The U.S. would be better off with a third way: pro-growth economic policy. The U.S. and world economies urgently need stronger growth, and the adoption of pro-growth economic policies would strengthen incentives to invest in capital and labor over the horizon, paving the way for robust job-creation and higher living standards.
In City Journal, economist Douglas Holtz-Eakin promotes tax reform as key to restoring economic growth.

The WSJ editorial page supports Washington state’s resounding rejection of higher taxes on the rich:

So what's the matter with Washington? Clearly, its middle-class residents understand an economic reality that eludes Mr. Gates and many other already-rich advocates of higher taxes: The absence of an income tax has been Washington's greatest comparative advantage over its high-income tax neighbors in California and Oregon. Texas Governor Rick Perry even sent a letter to Washington state's biggest employers, inviting them to move to no-income-tax Texas.
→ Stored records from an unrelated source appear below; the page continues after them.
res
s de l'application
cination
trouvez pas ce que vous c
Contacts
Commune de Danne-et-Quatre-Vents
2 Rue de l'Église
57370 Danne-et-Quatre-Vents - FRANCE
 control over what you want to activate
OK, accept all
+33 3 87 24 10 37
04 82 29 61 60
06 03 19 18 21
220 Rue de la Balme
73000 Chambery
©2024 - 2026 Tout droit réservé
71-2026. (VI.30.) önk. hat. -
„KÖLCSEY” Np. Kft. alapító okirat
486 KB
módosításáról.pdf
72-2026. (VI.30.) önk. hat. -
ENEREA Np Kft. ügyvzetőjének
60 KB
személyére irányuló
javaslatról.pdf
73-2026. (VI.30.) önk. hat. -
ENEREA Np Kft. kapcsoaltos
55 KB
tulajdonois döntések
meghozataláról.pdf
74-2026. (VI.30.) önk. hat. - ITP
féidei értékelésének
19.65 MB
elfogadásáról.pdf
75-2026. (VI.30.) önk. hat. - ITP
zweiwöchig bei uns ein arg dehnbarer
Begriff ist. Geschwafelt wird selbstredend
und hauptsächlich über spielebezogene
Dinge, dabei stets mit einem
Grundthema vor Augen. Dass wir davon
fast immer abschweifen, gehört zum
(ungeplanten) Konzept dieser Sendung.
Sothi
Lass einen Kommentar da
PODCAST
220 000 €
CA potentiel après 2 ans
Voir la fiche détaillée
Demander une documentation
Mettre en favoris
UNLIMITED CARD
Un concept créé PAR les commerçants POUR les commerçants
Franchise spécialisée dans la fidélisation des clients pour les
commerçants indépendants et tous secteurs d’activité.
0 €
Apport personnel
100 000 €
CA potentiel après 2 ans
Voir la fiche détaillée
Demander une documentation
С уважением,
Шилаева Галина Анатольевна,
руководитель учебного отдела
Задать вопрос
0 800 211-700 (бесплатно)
The larger message, which also eludes the nation's leading proponent of soak-the-rich tax ideas—the fellow in the Oval Office—is that the average person simply doesn't believe that the taxers will stop with the wealthy. To protect both themselves and the greater economy outside their windows, voters prefer a tax system whose rates aren't rising—on anyone.

Also on Kudlow, Art Laffer sounds optimistic in response to the President’s tax cut move:

Business Week reports emerging economies may be flooded with hot money due to Fed easing.

At NRO, Nobel laureate Gary Becker analyzes the roots of the financial crisis.

On Forbes, John Tamny critiques the NFL’s economic policies.

1 comment:

  1. Oh come on now. Sarah Palin may have given the talking points on a weaker dollar by one of her handlers but to suggest that she's ahead of everyone else on this is being a little naive. She obviously hasn't got a clue.

    And beware, because Palin's fall from favor with the Republican party may have just started in earnest. Everybody surely knows she's the tea party's loose cannon.